NEW YORK/CHICAGO (Reuters) - Research in Motion shares could be in for another wild ride after the company reports earnings later on Thursday, but some options traders were hedging against more losses in the beaten-down stock.
The bearish sentiment comes on the heels of a 12.4 percent decline in RIM shares in June and a 50 percent slide since the 52-week high on Feb 18. Expectations are for a move of about 9 percent in either direction after the bell.
The Canadian firm, once a leader in the smartphone market, may struggle to give investors good news from the earnings announcement due after the bell on Thursday. But the market has some hopes that shares might get a boost on details on when its new BlackBerry devices will be available.
The at-the-money June $35 straddle was priced at between $3.25 and $3.30, suggesting a move in the stock of more than 9 percent in either direction post-earnings, according to Mark Sebastian, chief operating officer of options education firm optionpit.com in Chicago.
But a number of options analysts noted buying of put options -- a bet on a stock decline -- in the stock.
“Traders appear to be buying some puts notably in the June $32.5 strike on Thursday,” said Brian Overby, senior options analyst at online brokerage TradeKing in Charlotte, North Carolina.
“The fact that they are buying these puts with one day of life left (to June options expiration) appears to be speculative bets that RIM shares will decline post earnings.”
So far, 19,016 contracts traded in the June $32.50 strike put by late afternoon, against previous open interest of 19,637 contracts.
A 9 percent move down for the stock, now at $35.27, would be around $32 and a move up would be around $38.

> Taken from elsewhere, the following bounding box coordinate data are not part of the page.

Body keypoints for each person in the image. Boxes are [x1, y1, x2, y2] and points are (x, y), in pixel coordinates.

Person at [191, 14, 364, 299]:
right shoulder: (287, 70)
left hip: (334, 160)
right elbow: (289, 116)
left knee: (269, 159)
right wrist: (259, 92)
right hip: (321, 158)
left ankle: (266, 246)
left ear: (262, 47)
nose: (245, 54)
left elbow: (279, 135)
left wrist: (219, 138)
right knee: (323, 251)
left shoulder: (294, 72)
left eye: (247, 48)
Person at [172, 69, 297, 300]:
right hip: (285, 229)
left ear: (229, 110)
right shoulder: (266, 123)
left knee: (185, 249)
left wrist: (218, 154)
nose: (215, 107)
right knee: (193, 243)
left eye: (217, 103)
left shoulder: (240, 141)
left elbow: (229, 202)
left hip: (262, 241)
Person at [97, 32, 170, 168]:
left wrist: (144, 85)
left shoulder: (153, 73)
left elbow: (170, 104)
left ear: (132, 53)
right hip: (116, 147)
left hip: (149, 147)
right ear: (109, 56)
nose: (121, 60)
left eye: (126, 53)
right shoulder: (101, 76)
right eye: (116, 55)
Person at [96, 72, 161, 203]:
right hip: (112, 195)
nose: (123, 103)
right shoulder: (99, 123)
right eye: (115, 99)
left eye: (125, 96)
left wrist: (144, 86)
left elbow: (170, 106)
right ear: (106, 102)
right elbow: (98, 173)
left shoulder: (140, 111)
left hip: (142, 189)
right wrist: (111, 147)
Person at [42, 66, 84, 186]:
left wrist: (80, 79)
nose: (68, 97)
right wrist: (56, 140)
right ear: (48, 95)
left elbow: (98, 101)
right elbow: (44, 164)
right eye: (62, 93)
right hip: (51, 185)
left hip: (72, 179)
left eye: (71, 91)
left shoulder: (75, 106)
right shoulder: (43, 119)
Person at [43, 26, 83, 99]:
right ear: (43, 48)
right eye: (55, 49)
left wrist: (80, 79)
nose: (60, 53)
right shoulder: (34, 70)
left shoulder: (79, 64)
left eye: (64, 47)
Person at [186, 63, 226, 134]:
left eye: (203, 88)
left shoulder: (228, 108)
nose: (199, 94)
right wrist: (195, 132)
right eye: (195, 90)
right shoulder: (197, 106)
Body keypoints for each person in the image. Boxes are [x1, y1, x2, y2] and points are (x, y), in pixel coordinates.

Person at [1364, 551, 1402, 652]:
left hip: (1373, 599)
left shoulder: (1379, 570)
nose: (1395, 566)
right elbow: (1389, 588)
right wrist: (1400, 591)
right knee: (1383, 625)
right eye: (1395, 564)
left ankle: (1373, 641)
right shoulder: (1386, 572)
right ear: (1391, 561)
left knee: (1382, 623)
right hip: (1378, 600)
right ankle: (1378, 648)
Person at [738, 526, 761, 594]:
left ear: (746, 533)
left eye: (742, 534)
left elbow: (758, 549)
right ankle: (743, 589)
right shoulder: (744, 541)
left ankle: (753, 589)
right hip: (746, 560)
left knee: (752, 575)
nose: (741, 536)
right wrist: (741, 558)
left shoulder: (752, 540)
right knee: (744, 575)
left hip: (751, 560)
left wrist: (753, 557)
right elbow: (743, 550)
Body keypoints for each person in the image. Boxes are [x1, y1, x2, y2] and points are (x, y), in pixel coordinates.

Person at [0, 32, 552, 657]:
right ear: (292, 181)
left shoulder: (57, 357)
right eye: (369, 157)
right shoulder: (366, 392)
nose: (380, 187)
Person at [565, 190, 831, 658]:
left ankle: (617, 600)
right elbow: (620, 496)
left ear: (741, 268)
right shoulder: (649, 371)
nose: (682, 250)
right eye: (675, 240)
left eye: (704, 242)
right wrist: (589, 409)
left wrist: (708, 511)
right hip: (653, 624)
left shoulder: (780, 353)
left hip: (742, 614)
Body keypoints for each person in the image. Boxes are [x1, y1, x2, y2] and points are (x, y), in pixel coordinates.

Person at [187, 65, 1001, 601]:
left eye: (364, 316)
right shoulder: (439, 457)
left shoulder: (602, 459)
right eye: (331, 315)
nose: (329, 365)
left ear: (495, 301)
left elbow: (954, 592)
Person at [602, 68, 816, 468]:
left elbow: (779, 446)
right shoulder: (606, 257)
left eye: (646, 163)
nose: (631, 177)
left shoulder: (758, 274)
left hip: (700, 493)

The 30-day implied volatility for RIM options stood at 64.02 percent, its highest level in almost two years, Sebastian said, suggesting wild gyrations in the stock after earnings.
Implied volatility, a key component of an options price, measures the expected magnitude of share movement.
Long straddle plays involves the purchase of a put and call with the same strike price and maturity date and are frequently used as bets on volatility.
RIM’s BlackBerry smartphone lineup has steadily lost market share, especially in the hyper-competitive U.S. market, to devices such as Apple Inc’s iPhone and those running Google Inc’s Android software.
In April, RIM warned that lackluster smartphone sales in the United States and Latin America would likely mean lower earnings than in the previous four quarters, but some investors are betting on RIM’s new products to put the company back in the race.
“Premiums are almost identical at the near-the-money strike $35 options so it’s hard to say definitively that options players are biased in either direction,” said Gareth Feighery, a founder of Philadelphia-based options education firm MarketTamer.com.
“Instead they’re simply hedging and expecting substantial volatility subsequent to the earnings, which may be catalyzed by sales reports of its relatively new PlayBook tablet.”
RIM shares fell to its lowest level since October 2006 on Wednesday on the Nasdaq. The shares were up 0.2 percent at $34.66 on the Toronto Stock Exchange, but have lost 40 percent of its value so far this year.
The toll taken on the stock price puts it far below its intrinsic value as calculated by Thomson Reuters StarMine. Assuming a cumulative annual growth rate of about 5.8 percent over the next 10 years, StarMine puts the intrinsic value of the stock at $79.66 a share, double its current value.